Familias con niños eufóricos,
deportistas abnegados, paseantes de todas las edades alternaban el sol con las
sombras, se tumbaban sobre el césped, descansaban en los bancos. Destilaban
alegría. No escuchaba el habitual rumor del tráfico, sustituido por el trino de
los pájaros. Las sendas acariciaban con su frescura. Llevamos ya varios días de
calor y se agradecía el verdor que lo compensaba.

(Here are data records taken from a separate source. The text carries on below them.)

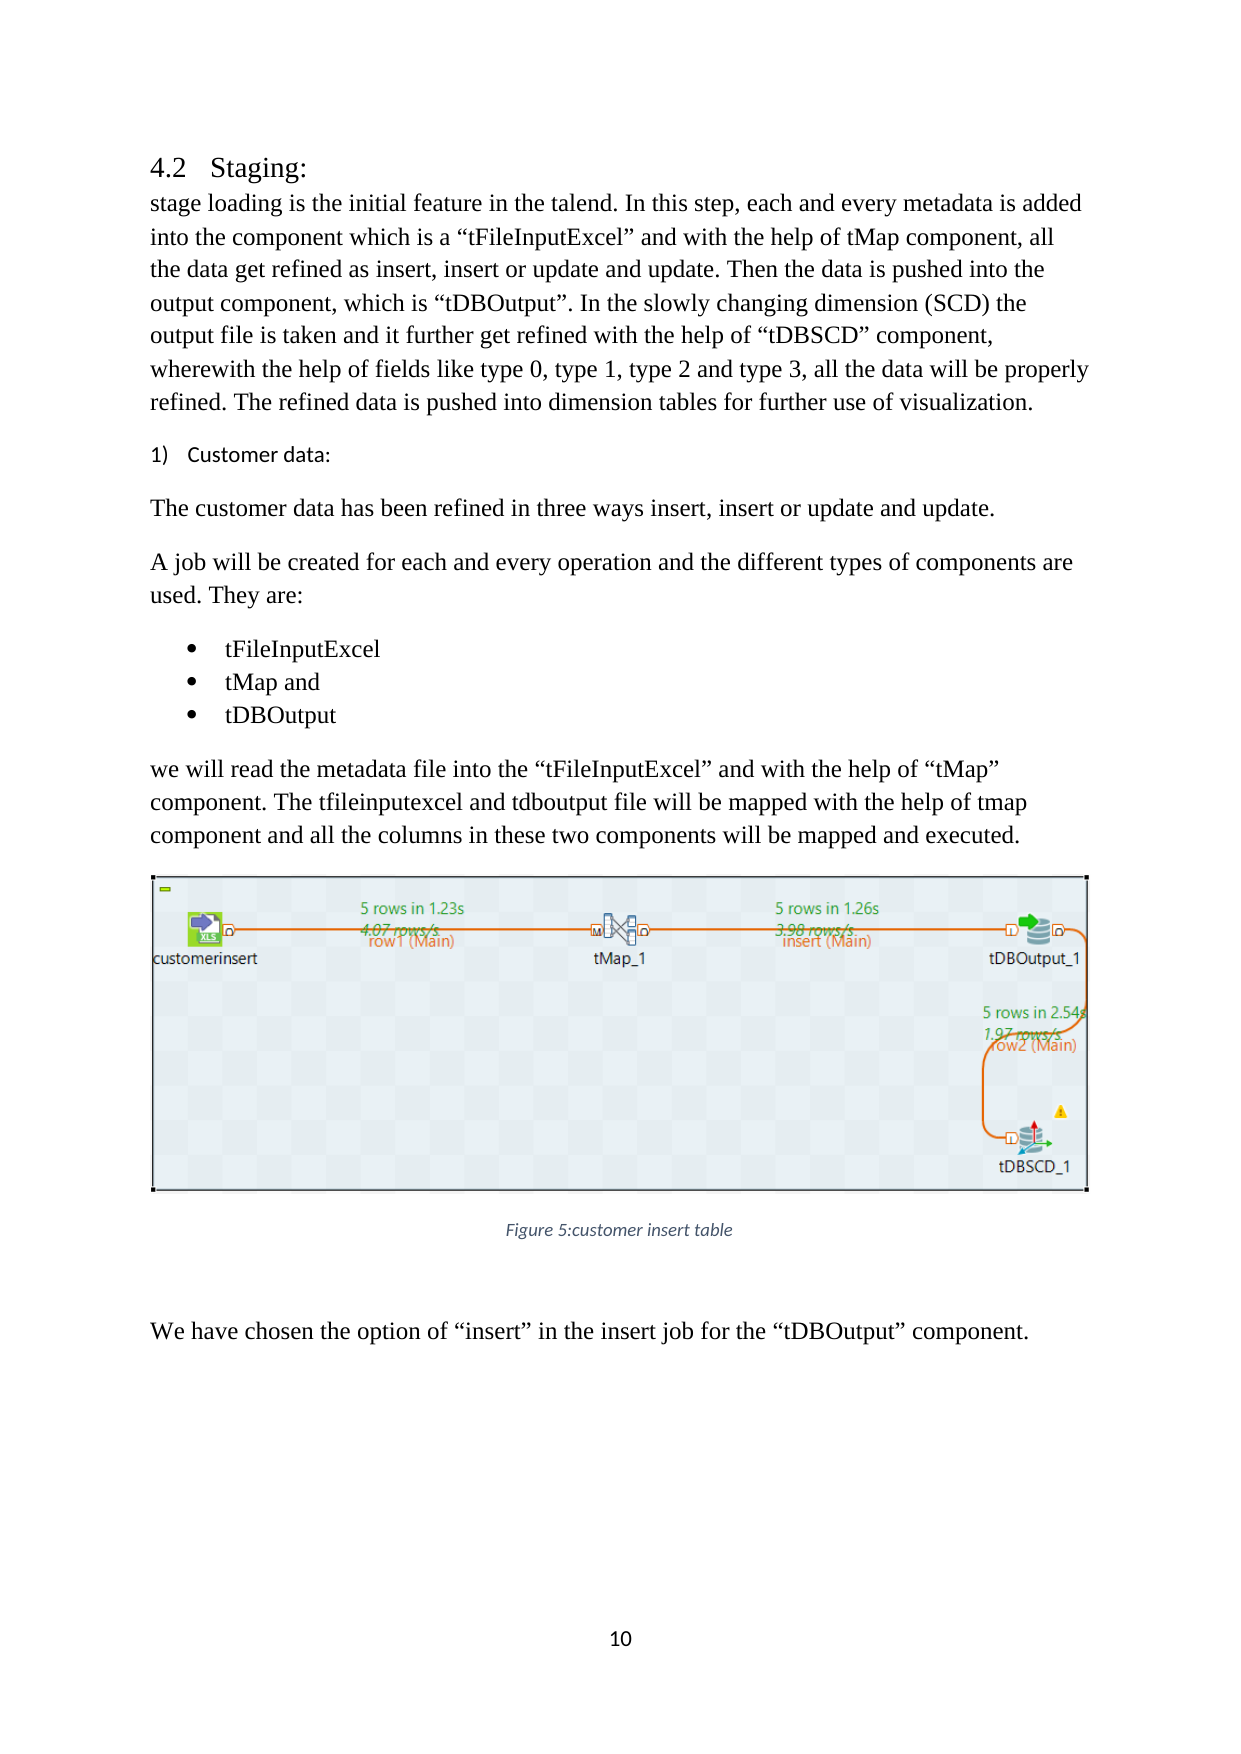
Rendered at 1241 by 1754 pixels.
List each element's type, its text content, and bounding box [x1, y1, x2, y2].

list tFileInputExcel [187, 634, 1090, 663]
list tMap and [187, 667, 1090, 696]
text Figure 5:customer insert table [150, 1218, 1090, 1241]
text We have chosen the option of “insert” in the insert job for the “tDBOutput” component. [150, 1316, 1090, 1345]
text A job will be created for each and every operation and the different types of components are used. They are: [150, 547, 1090, 609]
text we will read the metadata file into the “tFileInputExcel” and with the help of “tMap” component. The tfileinputexcel and tdboutput file will be mapped with the help of tmap component and all the columns in these two components will be mapped and executed. [150, 754, 1090, 849]
text The customer data has been refined in three ways insert, insert or update and update. [150, 493, 1090, 522]
subtitle Staging: [150, 150, 1090, 183]
picture [150, 874, 1091, 1194]
text stage loading is the initial feature in the talend. In this step, each and every metadata is added into the component which is a “tFileInputExcel” and with the help of tMap component, all the data get refined as insert, insert or update and update. Then the data is pushed into the output component, which is “tDBOutput”. In the slowly changing dimension (SCD) the output file is taken and it further get refined with the help of “tDBSCD” component, wherewith the help of fields like type 0, type 1, type 2 and type 3, all the data will be properly refined. The refined data is pushed into dimension tables for further use of visualization. [150, 188, 1090, 415]
list tDBOutput [187, 700, 1090, 729]
list Customer data: [150, 441, 1090, 468]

Nos reunimos frente a la Casa de
Vacas. Fui el primero y me acerqué al lago. Estaba tranquilo. Nadie navegaba por
sus aguas. Aquella inquietud me trajo recuerdos de varias etapas de mi vida en
poco más de un minuto.
La alegría fue inmensa al irnos
encontrando. Amagamos abrazos, darnos dos besos, retener el cuerpo ajeno. Se
impuso la prudencia e intercambiamos toques de codo. Nuevas oleadas, nuevos
arranques de felicidad. Porque Beatriz, Carmen, Mercedes, Silvia, Yolanda, José
Antonio y Juan, presentes en aquel momento, junto con Nines, Tomi y Jorge habían
sido los fieles compañeros de confinamiento. Las penurias unen mucho.
La idea era dar un paseo,
charlar, contarnos, aunque fuera atropelladamente, todo lo que se quedó en
nuestras mentes por culpa de las limitaciones de los medios tecnológicos, a los
que damos las gracias. Era imposible, pero por algún sitio debíamos empezar. No
teníamos excesiva confianza en encontrar una mesa para ocho en una terraza, un
bien tremendamente cotizado desde el lunes. Hubo suerte. Silvia detectó un
hueco, preguntó y acertó.
Nos quitamos las mascarillas. Me
pareció un gesto simbólico. Habíamos sido prudentes y cumplidores y el premio
era vernos las caras al completo. Beber la cerveza con mascarilla debe ser
complicado. El brindis selló el encuentro y fuimos conscientes de que empezaba
una nueva etapa.
Aunque quedaba mucho por hacer
habíamos iniciado el cierre del confinamiento.